### Task instructions
Omit the pictures and return exactly the stretch of the material below from the line with "VideoWall VW02-46F" through the line with "Rizal – Pengusaha Fashion Bandung".

### Exercise data
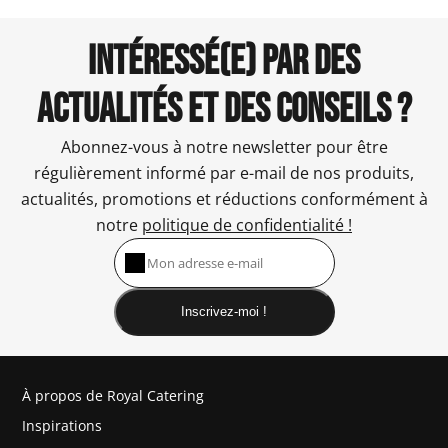
INTÉRESSÉ(E) PAR DES
ACTUALITÉS ET DES CONSEILS ?
Abonnez-vous à notre newsletter pour être
régulièrement informé par e-mail de nos produits,
actualités, promotions et réductions conformément à
notre
politique de confidentialité !
Inscrivez-moi !
À propos de Royal Catering
Inspirations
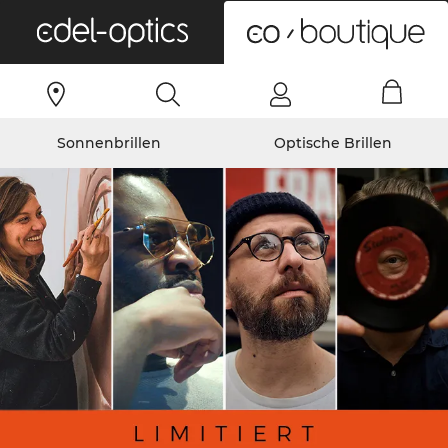
0
Sonnenbrillen
Optische Brillen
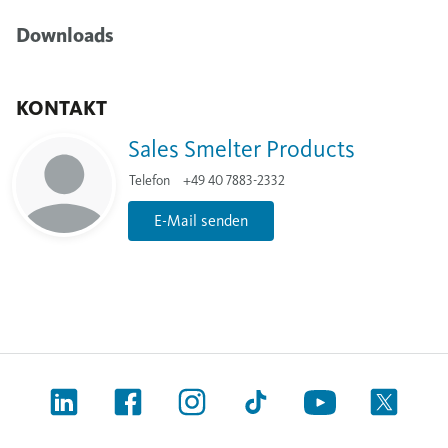
Downloads
KONTAKT
Sales Smelter Products
Telefon
+49 40 7883-2332
E-Mail senden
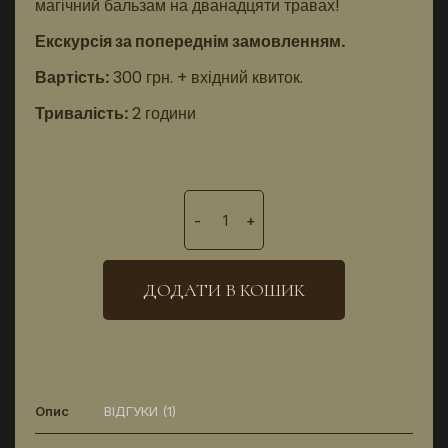
магічний бальзам на дванадцяти травах!
Екскурсія за попереднім замовленням.
Вартість:
300 грн. + вхідний квиток.
Тривалість:
2 години
Quantity
-
+
ДОДАТИ В КОШИК
Опис
ВІДГУКИ (1)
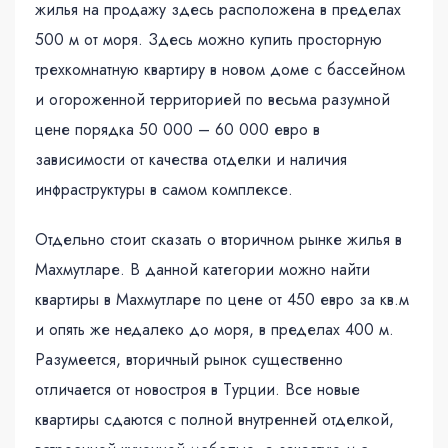
жилья на продажу здесь расположена в пределах
500 м от моря. Здесь можно купить просторную
трехкомнатную квартиру в новом доме с бассейном
и огороженной территорией по весьма разумной
цене порядка 50 000 – 60 000 евро в
зависимости от качества отделки и наличия
инфраструктуры в самом комплексе.
Отдельно стоит сказать о вторичном рынке жилья в
Махмутларе. В данной категории можно найти
квартиры в Махмутларе по цене от 450 евро за кв.м
и опять же недалеко до моря, в пределах 400 м.
Разумеется, вторичный рынок существенно
отличается от новостроя в Турции. Все новые
квартиры сдаются с полной внутренней отделкой,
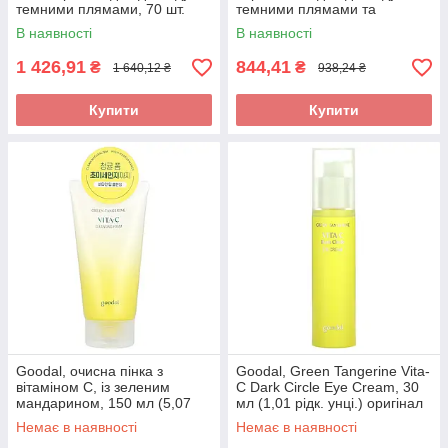
темними плямами, 70 шт.
темними плямами та
зеленим мандарином, 5 шт.,
В наявності
В наявності
28 г (0,98
1 426,91
844,41
₴
₴
1 640,12 ₴
938,24 ₴
Купити
Купити
Goodal, очисна пінка з
Goodal, Green Tangerine Vita-
вітаміном С, із зеленим
C Dark Circle Eye Cream, 30
мандарином, 150 мл (5,07
мл (1,01 рідк. унці.) оригінал
рідк. унції)
Немає в наявності
Немає в наявності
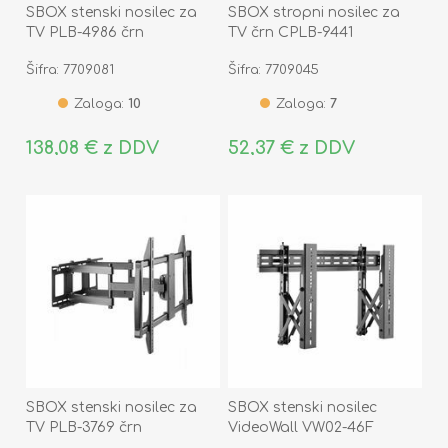
SBOX stenski nosilec za
SBOX stropni nosilec za
TV PLB-4986 črn
TV črn CPLB-9441
Šifra: 7709081
Šifra: 7709045
Zaloga:
10
Zaloga:
7
138,08 € z DDV
52,37 € z DDV
SBOX stenski nosilec za
SBOX stenski nosilec
TV PLB-3769 črn
VideoWall VW02-46F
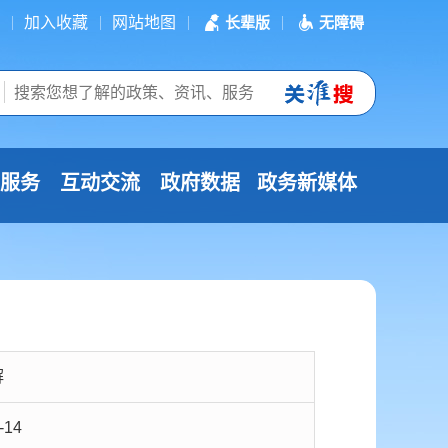
加入收藏
网站地图
长辈版
无障碍
服务
互动交流
政府数据
政务新媒体
解
-14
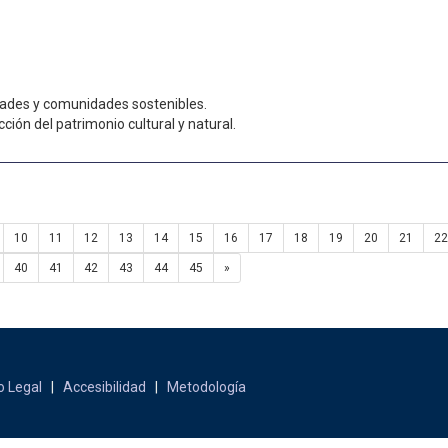
dades y comunidades sostenibles.
ción del patrimonio cultural y natural.
10
11
12
13
14
15
16
17
18
19
20
21
22
40
41
42
43
44
45
»
o Legal
|
Accesibilidad
|
Metodología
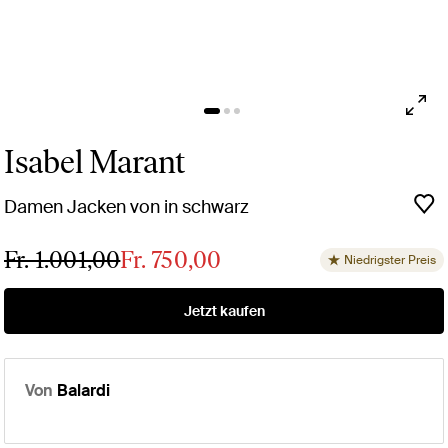
Isabel Marant
Damen Jacken von in schwarz
Fr. 1.001,00
Fr. 750,00
Niedrigster Preis
Jetzt kaufen
Von
Balardi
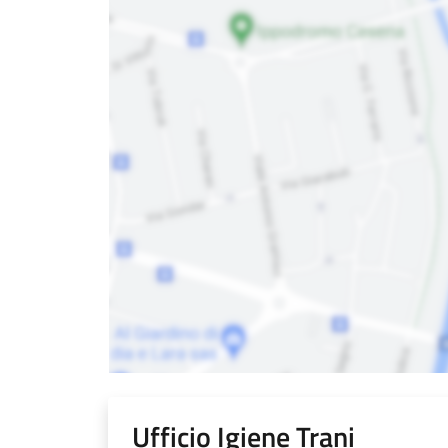
Ufficio Igiene Trani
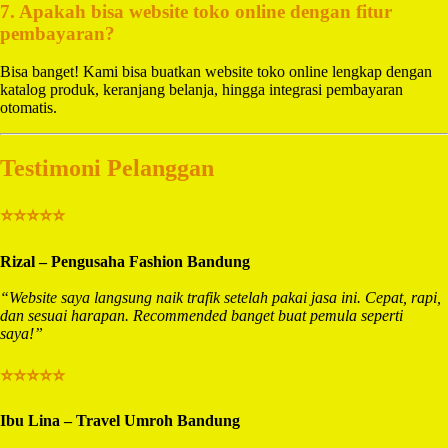
7. Apakah bisa website toko online dengan fitur
pembayaran?
Bisa banget! Kami bisa buatkan website toko online lengkap dengan
katalog produk, keranjang belanja, hingga integrasi pembayaran
otomatis.
Testimoni Pelanggan
⭐⭐⭐⭐⭐
Rizal – Pengusaha Fashion Bandung
“Website saya langsung naik trafik setelah pakai jasa ini. Cepat, rapi,
dan sesuai harapan. Recommended banget buat pemula seperti
saya!”
⭐⭐⭐⭐⭐
Ibu Lina – Travel Umroh Bandung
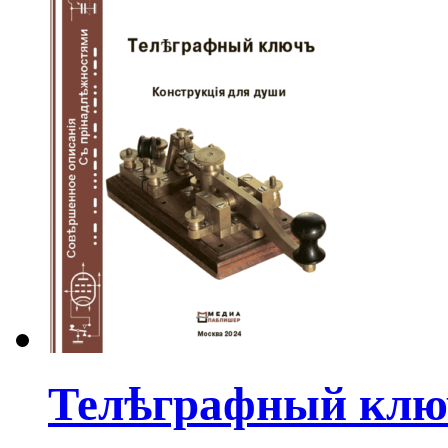
Телѣграфный ключ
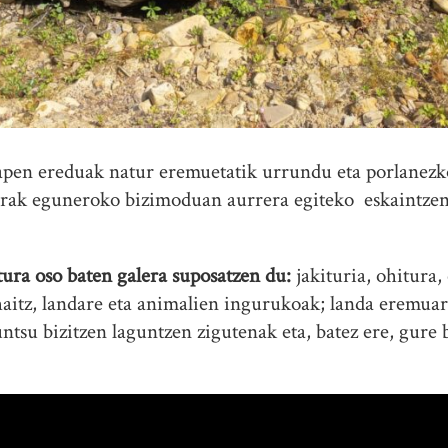
en ereduak natur eremuetatik urrundu eta porlanezko 
rak eguneroko bizimoduan aurrera egiteko eskaintzen 
ura oso baten galera suposatzen du:
jakituria, ohitura, 
aitz, landare eta animalien ingurukoak; landa eremuare
ntsu bizitzen laguntzen zigutenak eta, batez ere, gure 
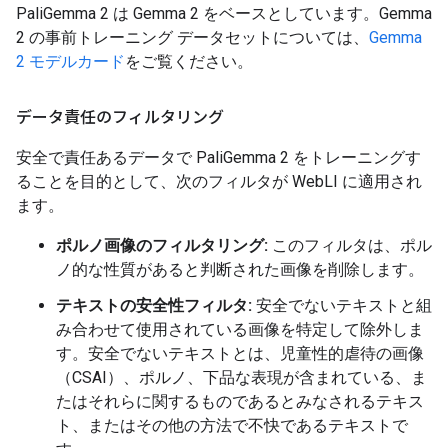
PaliGemma 2 は Gemma 2 をベースとしています。Gemma
2 の事前トレーニング データセットについては、
Gemma
2 モデルカード
をご覧ください。
データ責任のフィルタリング
安全で責任あるデータで PaliGemma 2 をトレーニングす
ることを目的として、次のフィルタが WebLI に適用され
ます。
ポルノ画像のフィルタリング:
このフィルタは、ポル
ノ的な性質があると判断された画像を削除します。
テキストの安全性フィルタ:
安全でないテキストと組
み合わせて使用されている画像を特定して除外しま
す。安全でないテキストとは、児童性的虐待の画像
（CSAI）、ポルノ、下品な表現が含まれている、ま
たはそれらに関するものであるとみなされるテキス
ト、またはその他の方法で不快であるテキストで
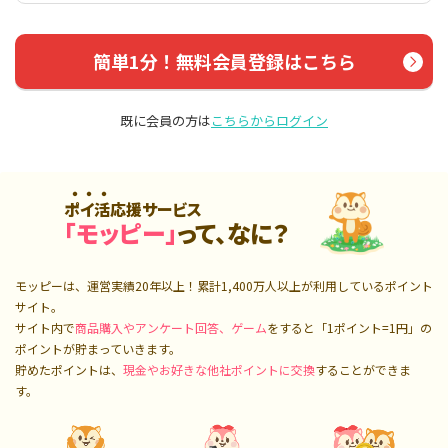
簡単1分！無料会員登録はこちら
既に会員の方は
こちらからログイン
ポイ活応援サービス
「モッピー」
って、なに？
モッピーは、運営実績20年以上！累計
1,400万人
以上が利用しているポイント
サイト。
サイト内で
商品購入やアンケート回答、ゲーム
をすると「1ポイント=1円」の
ポイントが貯まっていきます。
貯めたポイントは、
現金やお好きな他社ポイントに交換
することができま
す。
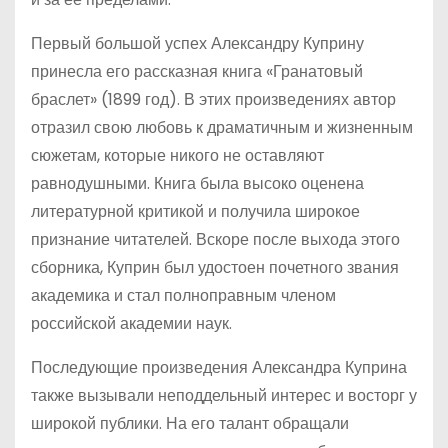
Первый большой успех Александру Куприну
принесла его рассказная книга «Гранатовый
браслет» (1899 год). В этих произведениях автор
отразил свою любовь к драматичным и жизненным
сюжетам, которые никого не оставляют
равнодушными. Книга была высоко оценена
литературной критикой и получила широкое
признание читателей. Вскоре после выхода этого
сборника, Куприн был удостоен почетного звания
академика и стал полноправным членом
российской академии наук.
Последующие произведения Александра Куприна
также вызывали неподдельный интерес и восторг у
широкой публики. На его талант обращали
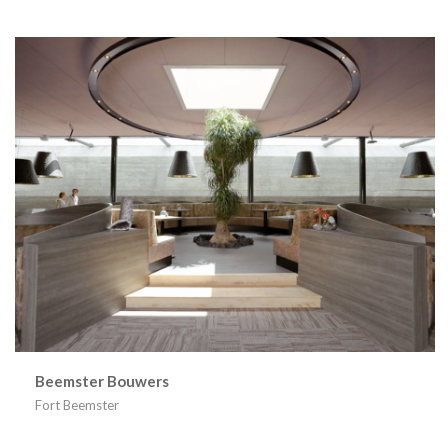
Beemster Bouwers
Fort Beemster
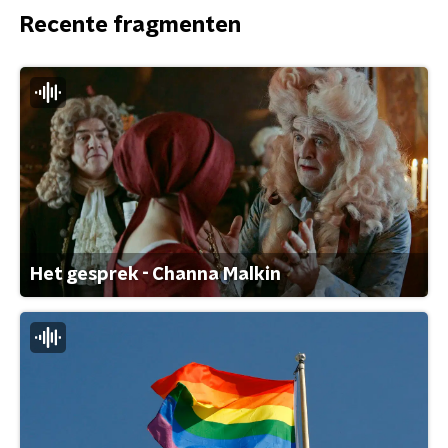
Recente fragmenten
Het gesprek - Channa Malkin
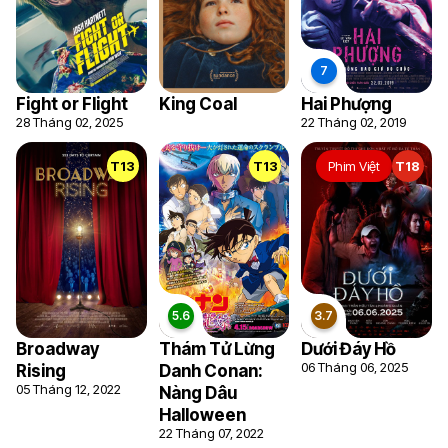
Fight or Flight
King Coal
Hai Phượng
28 Tháng 02, 2025
22 Tháng 02, 2019
T13
T13
Phim Việt
T18
Broadway
Thám Tử Lừng
Dưới Đáy Hồ
06 Tháng 06, 2025
Rising
Danh Conan:
05 Tháng 12, 2022
Nàng Dâu
Halloween
22 Tháng 07, 2022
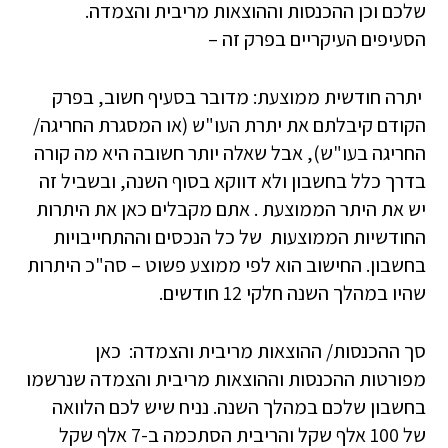
שלכם וכן ההכנסות וההוצאות מריבית והצמדה.
הסעיפים העיקריים בפרק זה –
יתרה חודשית ממוצעת: מדובר בסעיף חשוב, בפרק
הקודם קיבלתם את יתרת העו"ש (או המסגרת החריגה/
החריגה בעו"ש), אבל שאלה יותר חשובה היא מה קורה
בדרך כלל בחשבון ולא דווקא בסוף השנה, ובשביל זה
יש את היתר הממוצעת . אתם מקבלים כאן את היתרות
החודשיות הממוצעות של כל הנכסים וההתחייבויות
בחשבון. החישוב הוא לפי ממוצע פשוט – סה"כ היתרות
שהיו במהלך השנה חלקי 12 חודשים.
סך ההכנסות/ ההוצאות מריבית והצמדה: כאן
מפורטות ההכנסות וההוצאות מריבית והצמדה שנרשמו
בחשבון שלכם במהלך השנה. נניח שיש לכם הלוואה
של 100 אלף שקל והריבית הסתכמה ב-7 אלף שקל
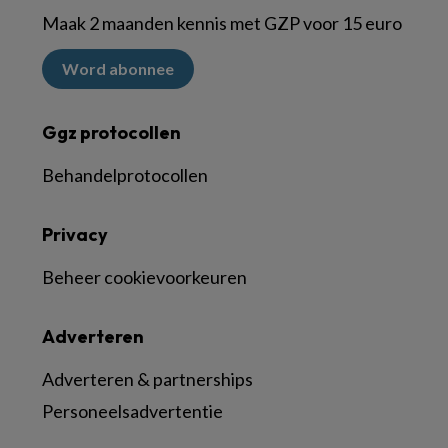
Maak 2 maanden kennis met GZP voor 15 euro
Word abonnee
Ggz protocollen
Behandelprotocollen
Privacy
Beheer cookievoorkeuren
Adverteren
Adverteren & partnerships
Personeelsadvertentie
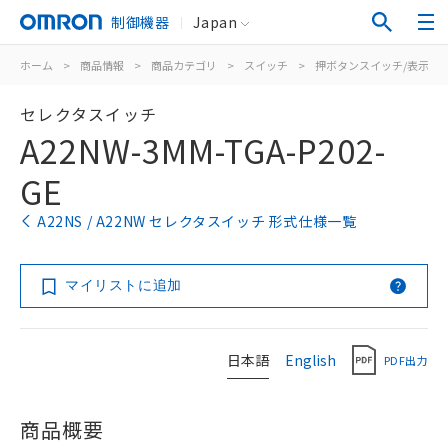
制御機器
Japan
ホーム
>
商品情報
>
商品カテゴリ
>
スイッチ
>
押ボタンスイッチ/表示灯
セレクタスイッチ
A22NW-3MM-TGA-P202-
GE
A22NS / A22NW セレクタスイッチ 形式仕様一覧
マイリストに追加
日本語
English
PDF出力
商品概要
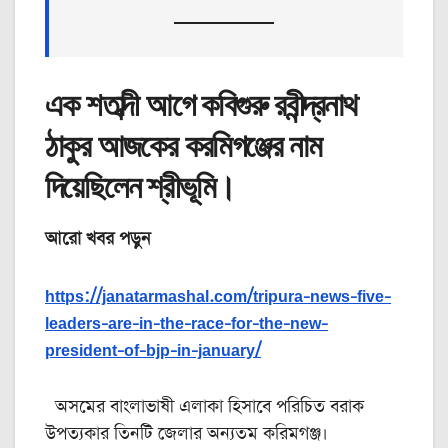
এক শতাব্দী আগে কবিগুরু রবীন্দ্রনাথ
ঠাকুর আজকের করমিগঞ্জের নাম
দিয়েছিলেন শ্রীভূমি।
আরো খবর পড়ুন
https://janatarmashal.com/tripura-news-five-
leaders-are-in-the-race-for-the-new-
president-of-bjp-in-january/
অসমের বাংলাভাষী এলাকা হিসাবে পরিচিত বরাক
উপত্যকার তিনটি জেলার অন্যতম করিমগঞ্জ।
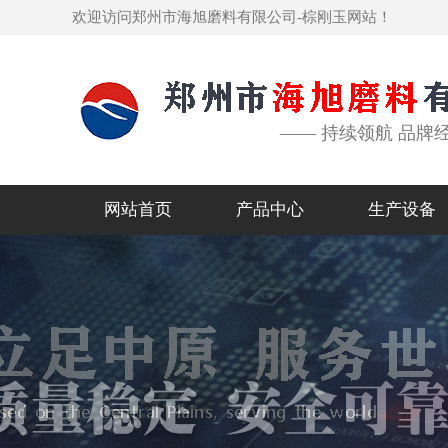
欢迎访问郑州市海旭磨料有限公司-棕刚玉网站！
—— 持续领航 品牌
网站首页
产品中心
生产设备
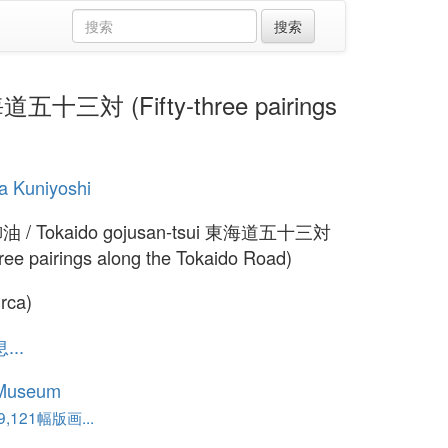
五十三対 (Fifty-three pairings
a Kuniyoshi
油 / Tokaido gojusan-tsui 東海道五十三対
three pairings along the Tokaido Road)
irca)
..
 Museum
,121幅版画...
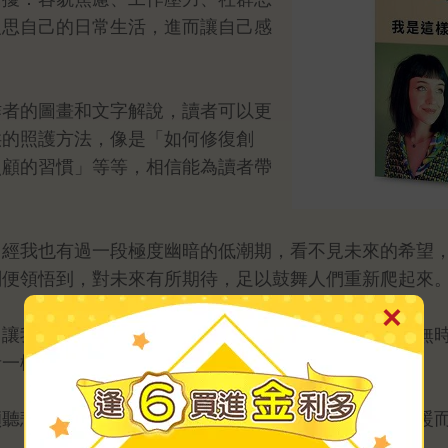
反思自己的日常生活，進而讓自己感
作者的圖畫和文字解說，讀者可以更
供的照護方法，像是「如何修復創
照顧的習慣」等等，相信能為讀者帶
曾經我也有過一段極度幽暗的低潮期，看不見未來的希望
刻便領悟到，對未來有所期待，足以鼓舞人們重新爬起來
它讓我們意識到，只要是人都經歷過傷痛。我們不可能無
者一樣，牽住我們的手大步向前。
傾聽悲傷、溫柔接住我們肩負的所有傷痕、提供一個溫暖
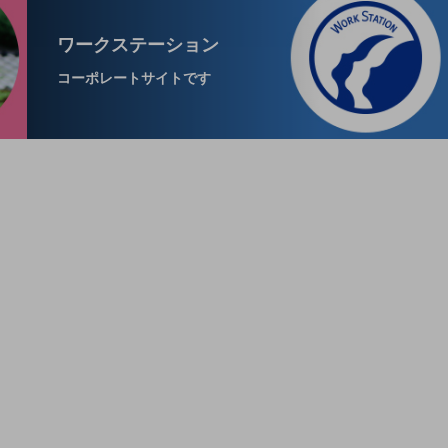
ワークステーション
コーポレートサイトです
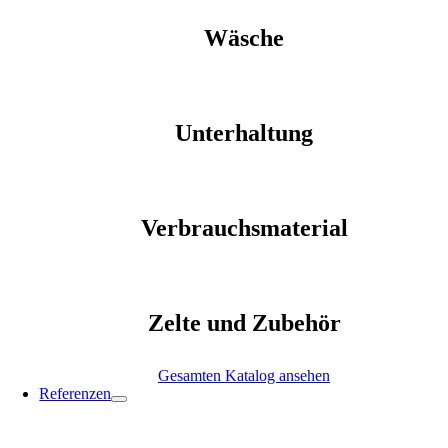
Wäsche
Unterhaltung
Verbrauchsmaterial
Zelte und Zubehör
Gesamten Katalog ansehen
Referenzen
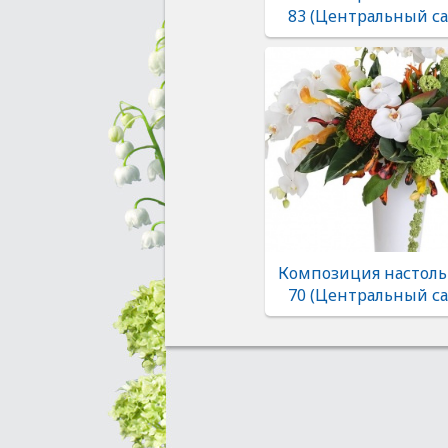
83 (Центральный са
Композиция настоль
70 (Центральный са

### Expected answer
VideoWall VW02-46F
加入收藏
网站地图
长辈版
无障碍
服务
互动交流
政府数据
政务新媒体
解
-14
dades y comunidades sostenibles.
ción del patrimonio cultural y natural.
10
11
12
13
14
15
16
17
18
19
20
21
22
40
41
42
43
44
45
»
o Legal
|
Accesibilidad
|
Metodología
Isabel Marant
Damen Jacken von in schwarz
Fr. 1.001,00
Fr. 750,00
Niedrigster Preis
Jetzt kaufen
Von
Balardi
Ufficio Igiene Trani
7. Apakah bisa website toko online dengan fitur
pembayaran?
Bisa banget! Kami bisa buatkan website toko online lengkap dengan
katalog produk, keranjang belanja, hingga integrasi pembayaran
otomatis.
Testimoni Pelanggan
⭐⭐⭐⭐⭐
Rizal – Pengusaha Fashion Bandung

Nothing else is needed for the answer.